## Brief
Reproduce exactly the lines below from the one containing "Rendered at 1241 by 1754 pixels." through the one containing "text [148, 59, 1093, 187]", including both, and nothing else.

## Records supplied

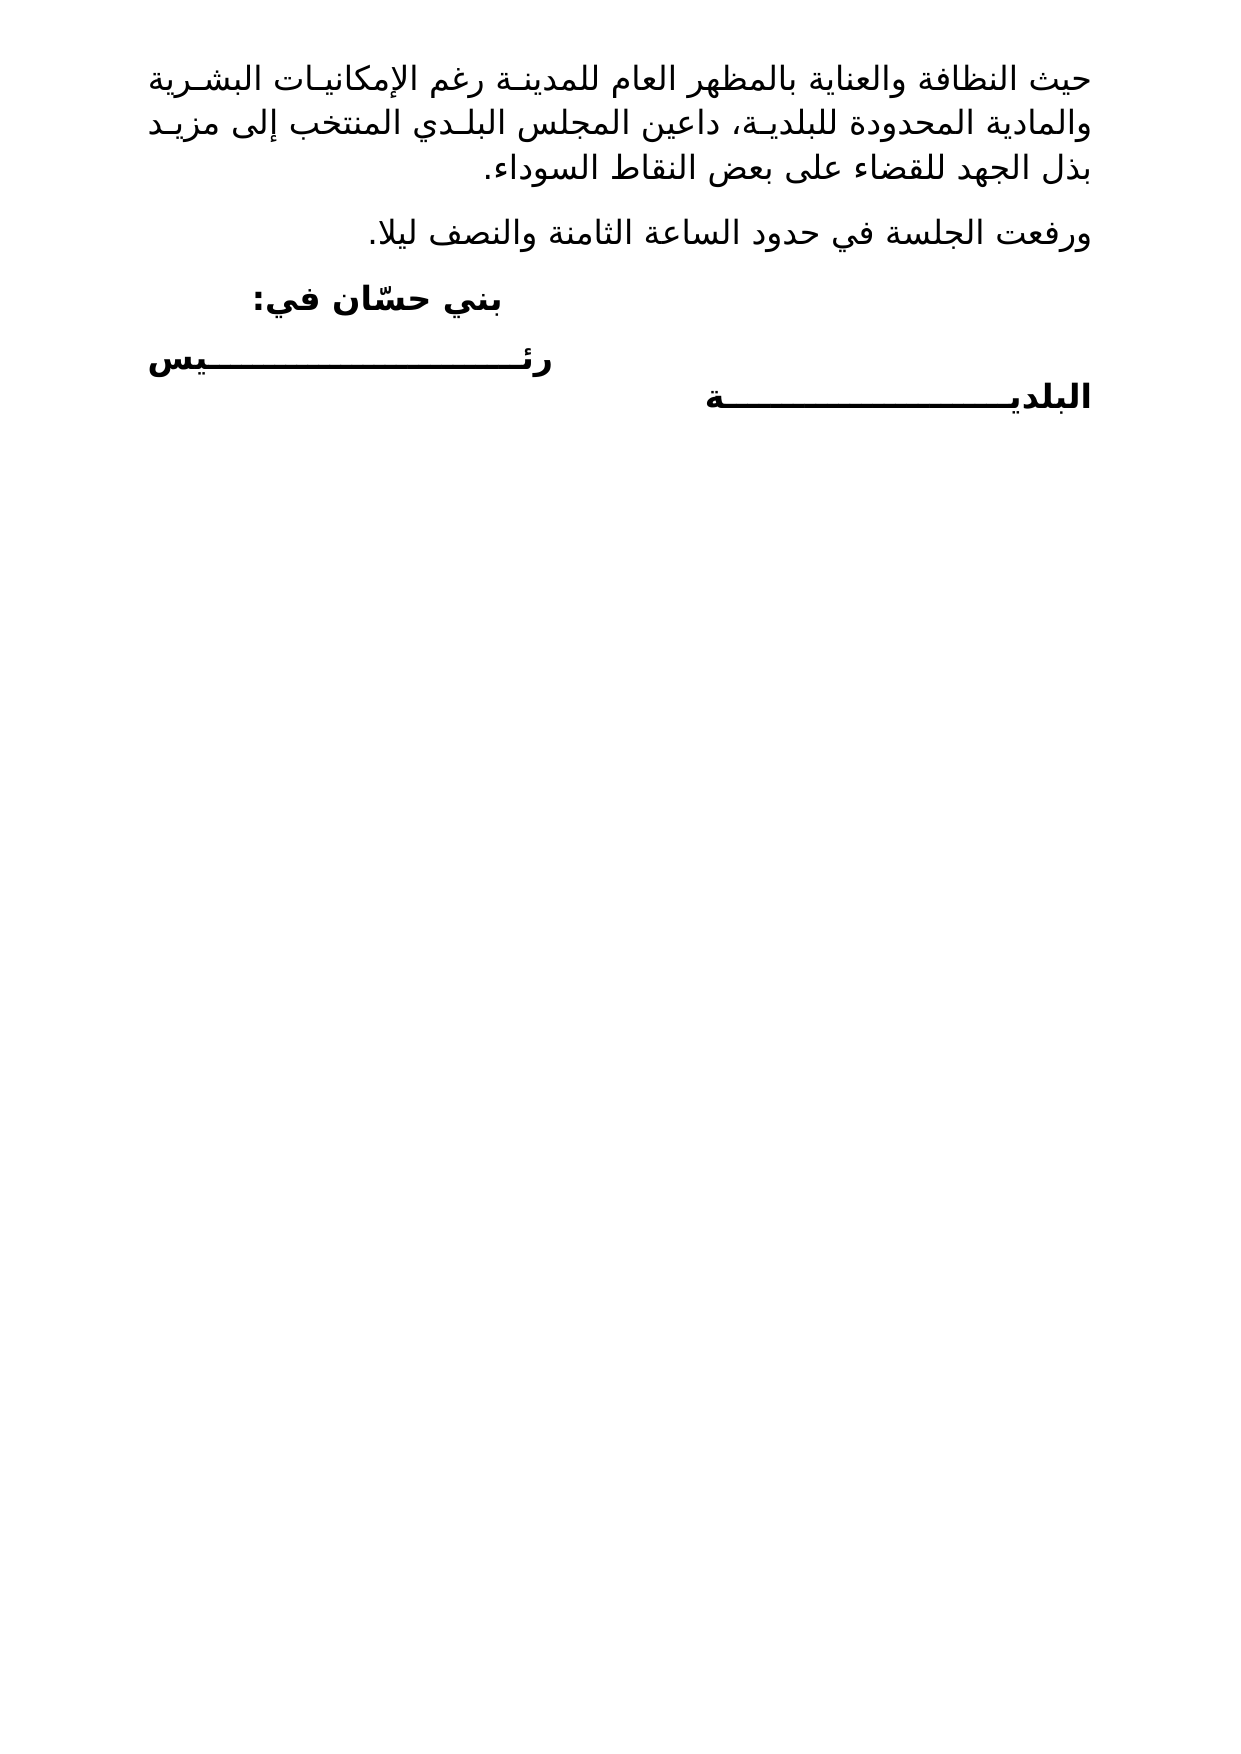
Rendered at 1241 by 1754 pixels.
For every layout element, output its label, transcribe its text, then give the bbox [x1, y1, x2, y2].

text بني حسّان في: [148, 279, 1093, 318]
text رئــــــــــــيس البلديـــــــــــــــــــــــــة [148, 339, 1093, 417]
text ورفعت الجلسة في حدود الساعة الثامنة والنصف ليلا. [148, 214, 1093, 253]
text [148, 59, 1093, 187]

---

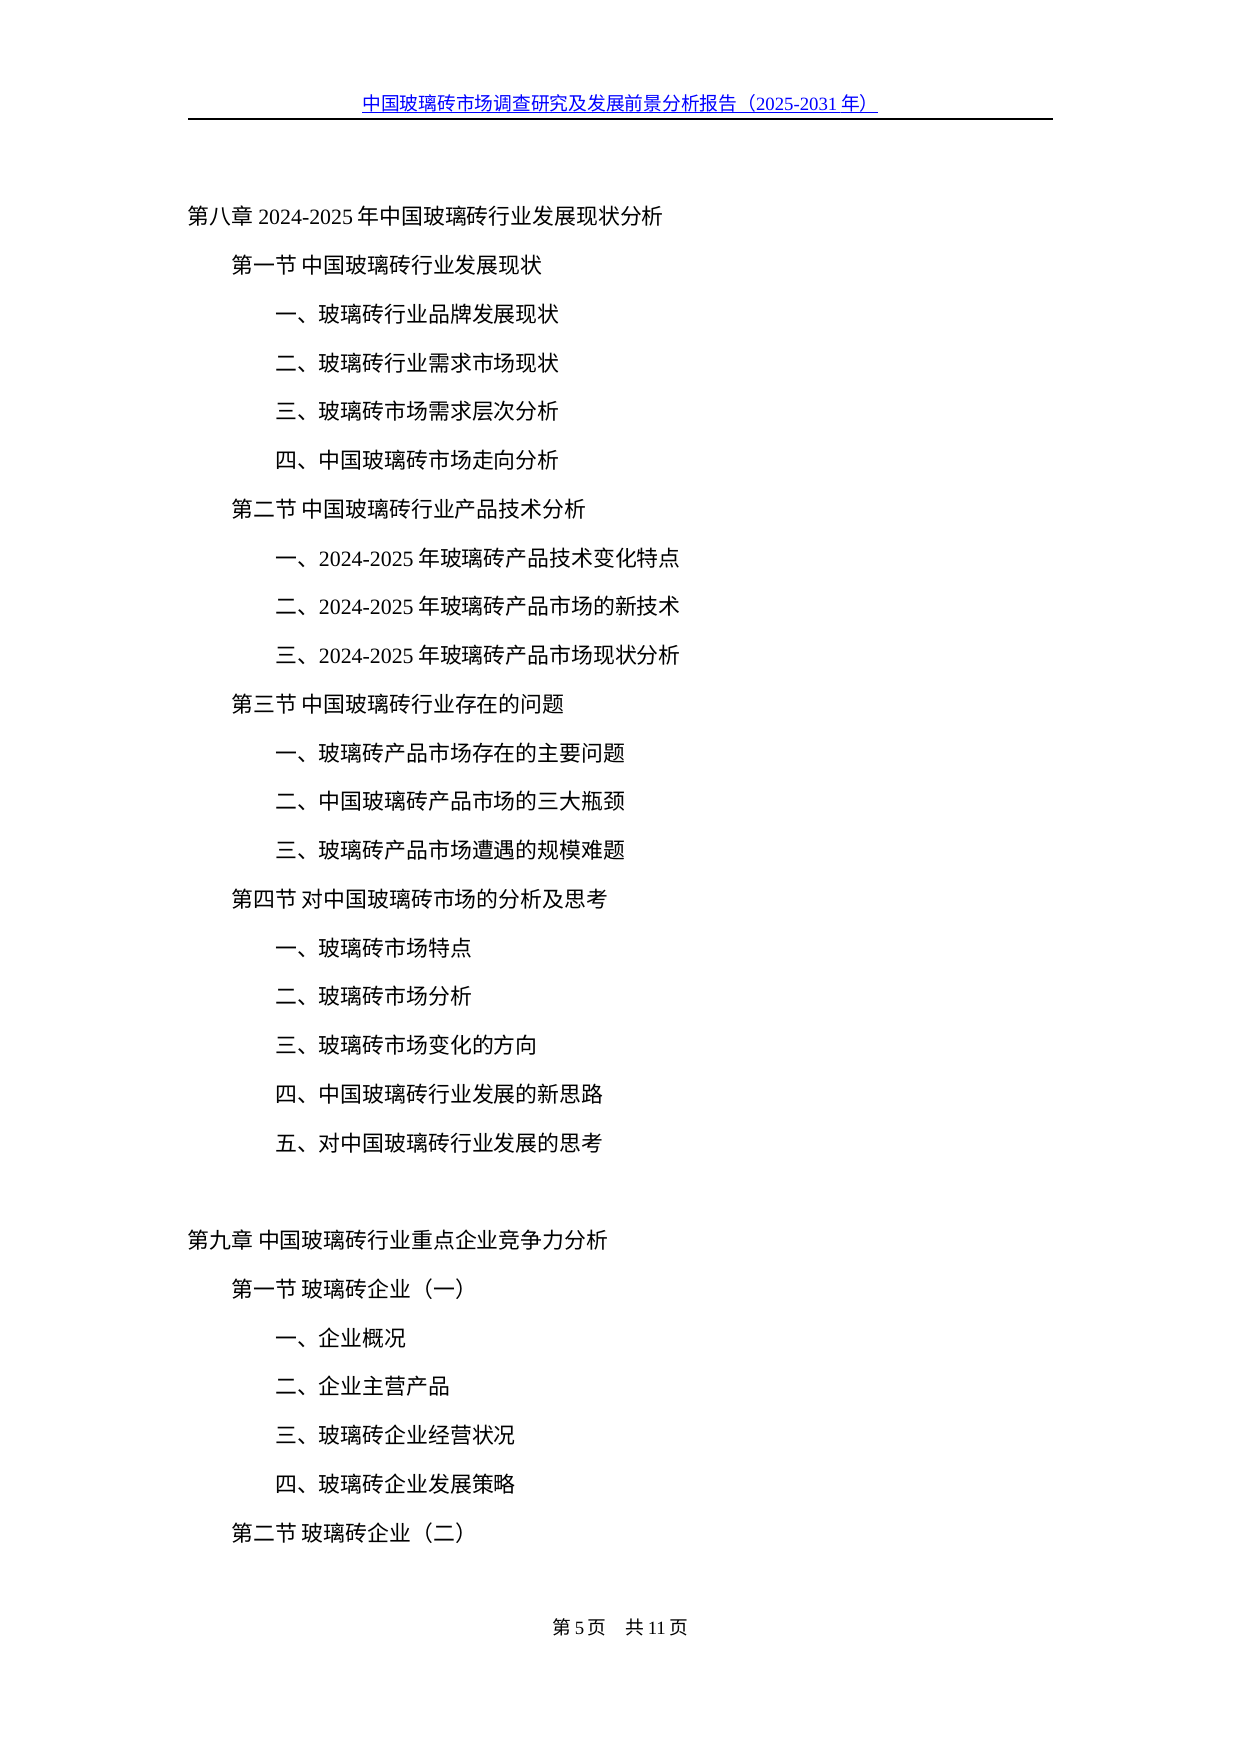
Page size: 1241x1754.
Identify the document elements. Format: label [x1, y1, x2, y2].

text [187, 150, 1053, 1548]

## Result
Rendered at 1241 by 1754 pixels.
For every layout element, output its label, transcribe its text, then give the bbox [x1, y1, x2, y2].

text بني حسّان في: [148, 279, 1093, 318]
text رئــــــــــــيس البلديـــــــــــــــــــــــــة [148, 339, 1093, 417]
text ورفعت الجلسة في حدود الساعة الثامنة والنصف ليلا. [148, 214, 1093, 253]
text [148, 59, 1093, 187]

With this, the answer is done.